Saman Rathnapriya , Convenor, People’s Collective Movement

A new constitution is essential. It has now been upheld by both executive and legislative arms of the State. Even the general public now feels need of reforms to find a proper solution for the key problems in the country. During the elections, the government promised the people a new constitution.

But that new constitution must include important features such as a clear solution to the ethnic conflict.

It also should ensure rule of law, fundamental rights and economic development of the country. Besides, it must ensure media freedom as well. We have already handed the government our suggestions for the new constitution.

They previously appointed a committee to get opinions from the public and civil organisations on constitutional reforms. We also submitted our proposals to the committee.

As a trade union and civil society organisation, we have actively taken part in this discussion.
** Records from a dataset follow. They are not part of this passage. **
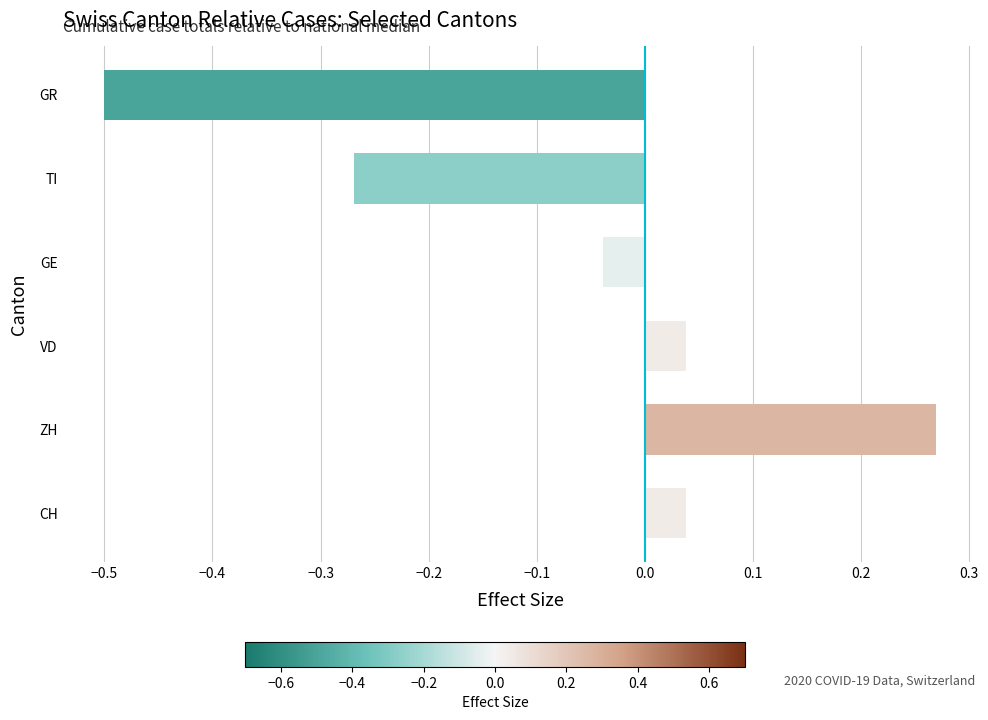

Count the number of data series in this chart.

1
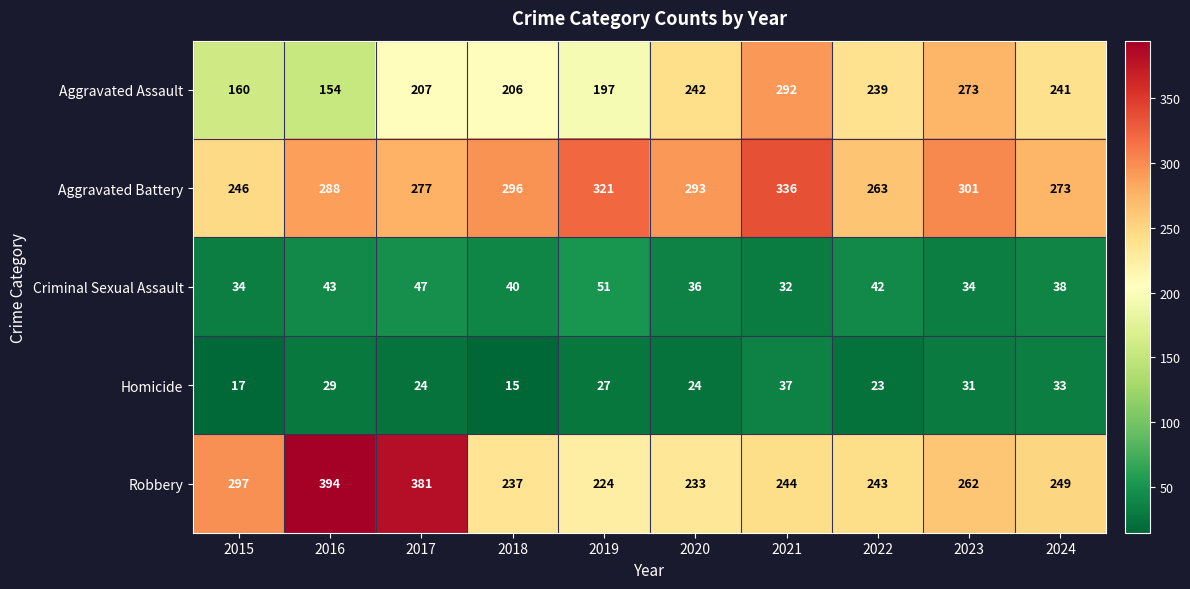

Read the Aggravated Battery value at 2016, to the nearest 5.

290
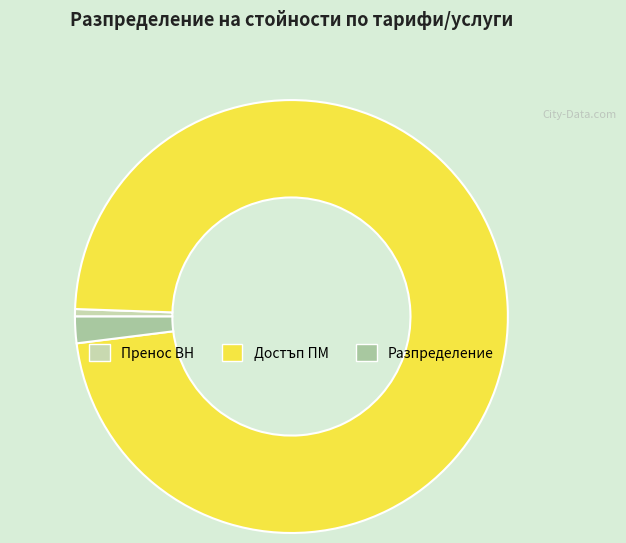

Count the number of slices in the pie.

3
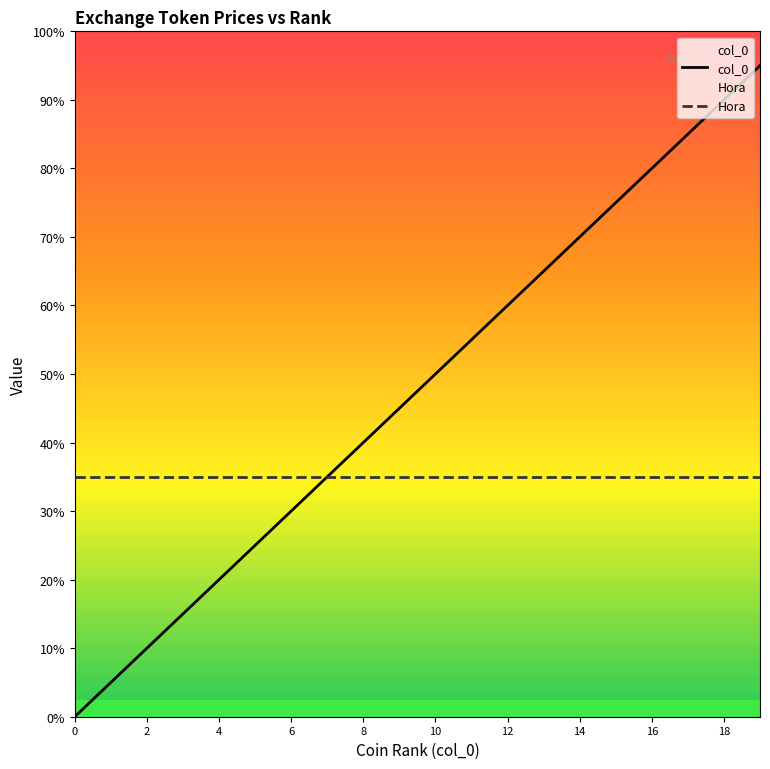

Reading left to right, list all the values displayed in this chart.

col_0: 0	1	2	3	4	5	6	7	8	9	10	11	12	13	14	15	16	17	18	19
Hora: 7	7	7	7	7	7	7	7	7	7	7	7	7	7	7	7	7	7	7	7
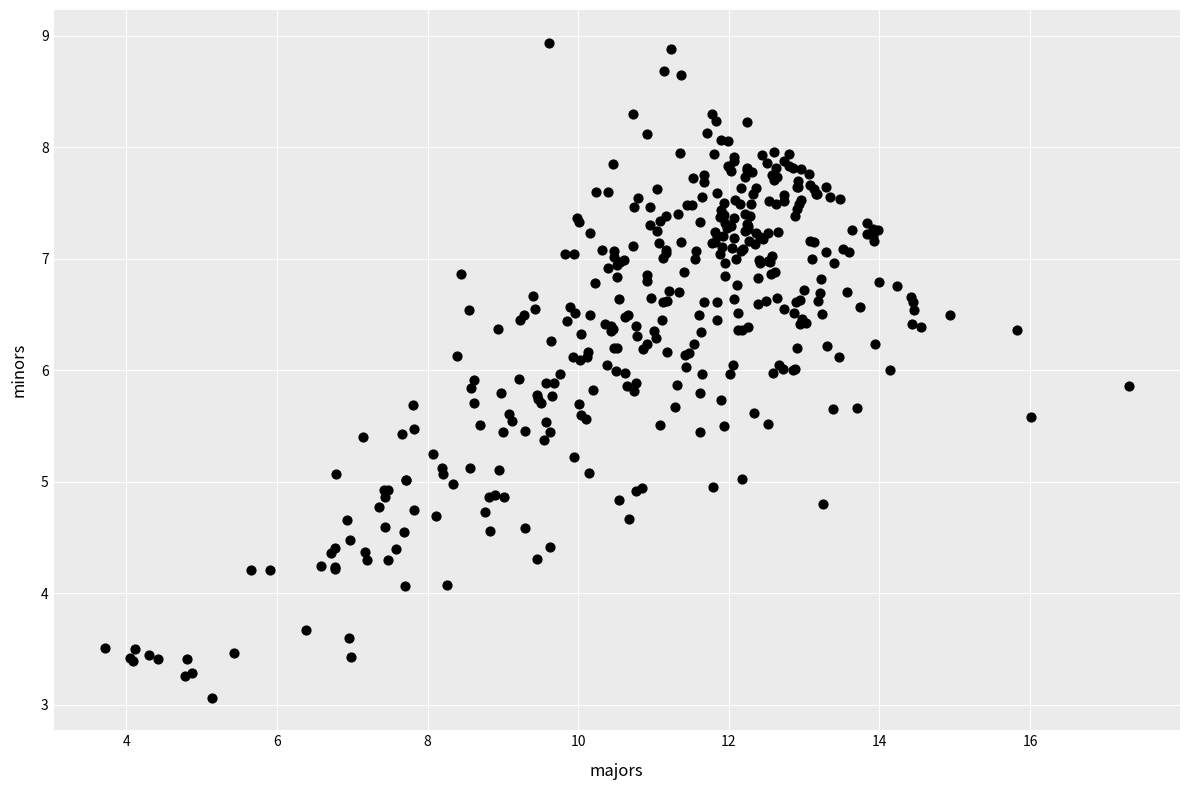

What is the range of Y values (max minus min)?

5.9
Already a group has come forward to draft a proposal for a constitution. So, we think that there is no excuse for any further delay.

Without constitutional reforms, we cannot find proper solutions for some of the serious problems in our society. So the government must take steps to speed up the process.

This should also be presented to society for a serious dialogue. We cannot have a successful constitution without proper discussion. Some countries have adopted their constructions after years of discussion.  This is the most supreme form of law in the country. So it must be treated in that way. As civil society organisation, we are prepared to take this to society for a broader dialogue.

The next important feature in the new constitution should be the electoral reform. At present, there is a suggestion to bring it as a separate bill. However, it must first be presented to people of the country and discussed thoroughly before enacting it. But rather than bringing it as a separate bill, it would be much more suitable if it could be included in the constitutional reforms.